Dr Ahmad said time management was crucial in handling such jobs.

In November last year, a survey by Expedia titled the “Vacation Deprivation Survey” found that Malaysia had the world’s fourth most dedicated workforce after India, Brazil and Italy, with employees who could not “let go” of work during vacations.

It showed that almost 90% of the country’s employees worked even when they were on holiday.

The survey, based on 8,000 workers from 22 countries, also found that Malaysians spent about 40 hours a week at work but received only an average of 14 days of annual leave and that they did not use about 7% of their leave days.

In August, Germany’s employment ministry banned managers from calling or e-mailing staff before and after work hours except in the case of emergencies.

The guidelines, intended to prevent employees from burning out, stated that staff should not be penalised for switching off their mobile phones or failing to respond to messages outside work hours.

MyStarJob Network Sdn Bhd head Serm Teck Choon said technology had altered human behaviour and sometimes, it was not the employers who were to blame.

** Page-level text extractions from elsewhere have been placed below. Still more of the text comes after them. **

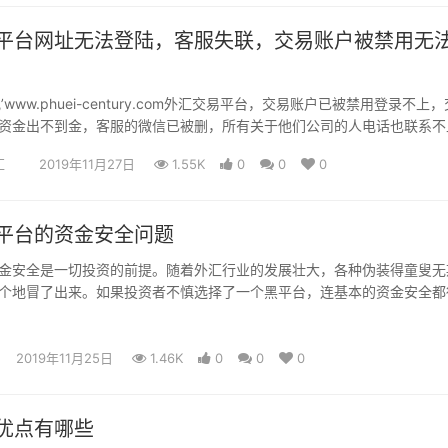
平台网址无法登陆，客服失联，交易账户被禁用无
’www.phuei-century.com外汇交易平台，交易账户已被禁用登录不上
资金出不到金，客服的微信已被删，所有关于他们公司的人电话也联系不
湖京基100（6001室）也搬离了，现已更换成其他公司。希望大家引以
汇
2019年11月27日
1.55K
0
0
0
关部门加大对相关领域重大违法犯罪活动的行政处罚和刑事打击力度，整
平台的资金安全问题
金安全是一切投资的前提。随着外汇行业的发展壮大，各种伪装得童叟无
个地冒了出来。如果投资者不慎选择了一个黑平台，连基本的资金安全都
使你有再高超的技术，再敏锐的直觉，最终也是竹篮打水一场空。
2019年11月25日
1.46K
0
0
0
优点有哪些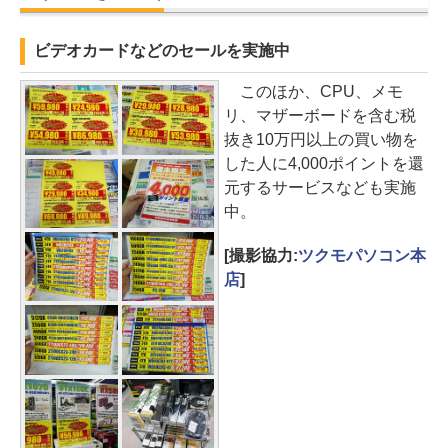
ビデオカードなどのセールを実施中
このほか、CPU、メモ
リ、マザーボードを含む税
抜き10万円以上の買い物を
した人に4,000ポイントを還
元するサービスなども実施
中。
[撮影協力:
ツクモパソコン本
店
]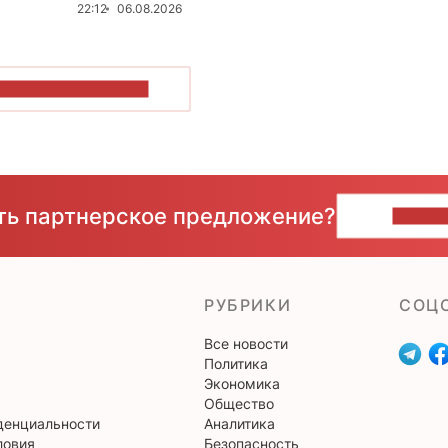
22:12
06.08.2026
ОКАЗАТЬ БОЛЬШЕ
сть партнерское предложение?
НАПИ
РУБРИКИ
CОЦ
Все новости
Политика
Экономика
Общество
денциальности
Аналитика
ловия
Безопасность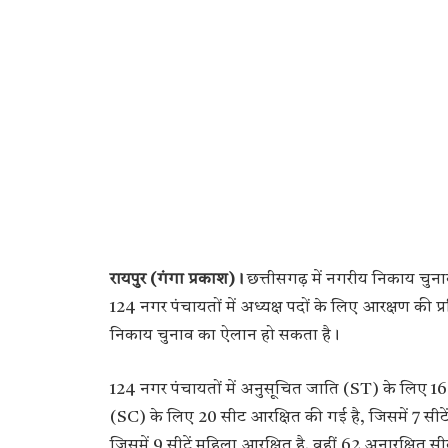
रायपुर (गंगा प्रकाश)।
छत्तीसगढ़ में नगरीय निकाय चुना
124 नगर पंचायतों में अध्यक्ष पदों के लिए आरक्षण की प्
निकाय चुनाव का ऐलान हो सकता है।
124 नगर पंचायतों में अनुसूचित जाति (ST) के लिए 16
(SC) के लिए 20 सीट आरक्षित की गई है, जिसमें 7 सीटे
जिसमें 9 सीटें महिला आरक्षित है. वहीं 62 अनारक्षित सी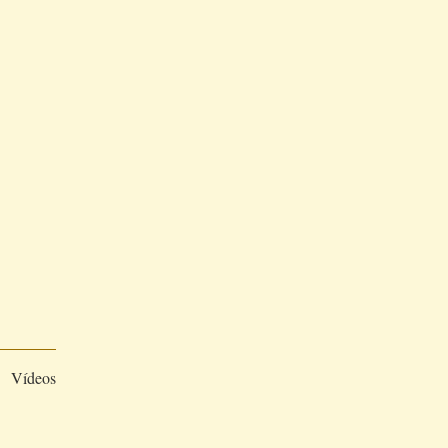
Vídeos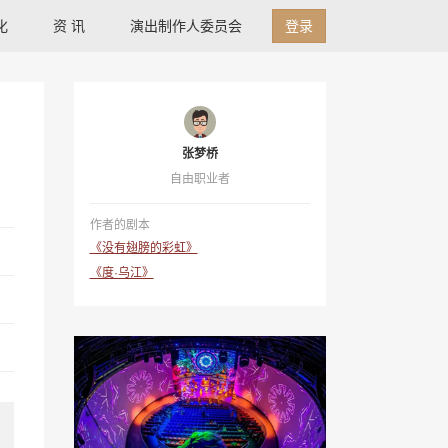
化
资 讯
演出制作人委员会
登录
张梦桥
自由职业者
作者的剧本
《没有翅膀的彩虹》
《度·乌江》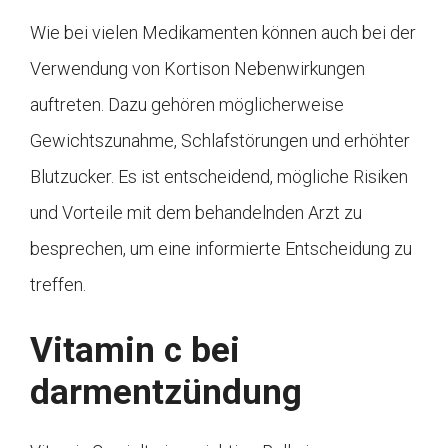
Wie bei vielen Medikamenten können auch bei der
Verwendung von Kortison Nebenwirkungen
auftreten. Dazu gehören möglicherweise
Gewichtszunahme, Schlafstörungen und erhöhter
Blutzucker. Es ist entscheidend, mögliche Risiken
und Vorteile mit dem behandelnden Arzt zu
besprechen, um eine informierte Entscheidung zu
treffen.
Vitamin c bei
darmentzündung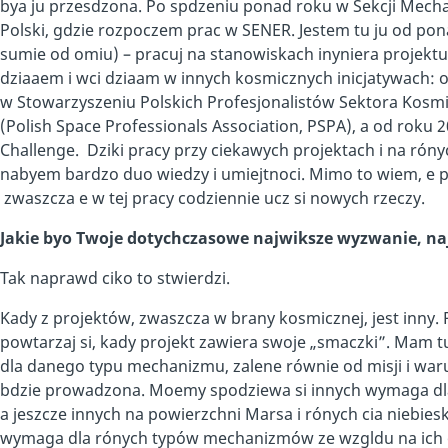
bya ju przesdzona. Po spdzeniu ponad roku w Sekcji Mec
Polski, gdzie rozpoczem prac w SENER. Jestem tu ju od pon
sumie od omiu) – pracuj na stanowiskach inyniera projektu
dziaaem i wci dziaam w innych kosmicznych inicjatywach: 
w Stowarzyszeniu Polskich Profesjonalistów Sektora Kosm
(Polish Space Professionals Association, PSPA), a od roku 
Challenge. Dziki pracy przy ciekawych projektach i na róny
nabyem bardzo duo wiedzy i umiejtnoci. Mimo to wiem, e p
zwaszcza e w tej pracy codziennie ucz si nowych rzeczy.
Jakie byo Twoje dotychczasowe najwiksze wyzwanie, naj
Tak naprawd ciko to stwierdzi.
Kady z projektów, zwaszcza w brany kosmicznej, jest inny
powtarzaj si, kady projekt zawiera swoje „smaczki”. Mam 
dla danego typu mechanizmu, zalene równie od misji i war
bdzie prowadzona. Moemy spodziewa si innych wymaga dla mi
a jeszcze innych na powierzchni Marsa i rónych cia niebi
wymaga dla rónych typów mechanizmów ze wzgldu na ich 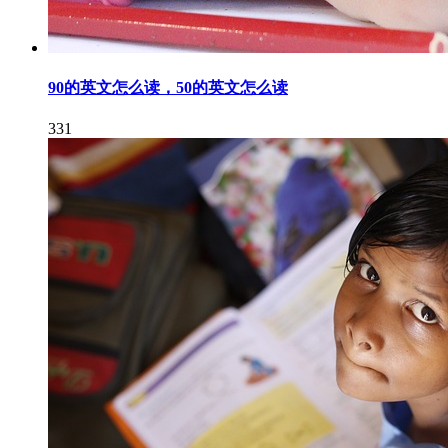
90的英文怎么读，50的英文怎么读
331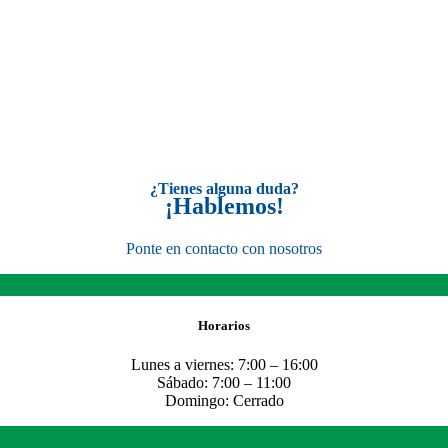
CONTACTO
¿Tienes alguna duda?
¡Hablemos!
Ponte en contacto con nosotros
Horarios
Lunes a viernes: 7:00 – 16:00
Sábado: 7:00 – 11:00
Domingo: Cerrado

“We also see employees who obsessively look at their work e-mails or check with their bosses while on holiday and even when not necessary because they can’t let go,” he said.

He said generally, bosses did not expect their employees to be reachable 24/7 and understood the importance of work-life balance.

“We must ensure we finish our work and don’t leave any unresolved issues before we leave the office to avoid the likelihood of e-mails and calls at odd hours,” he said.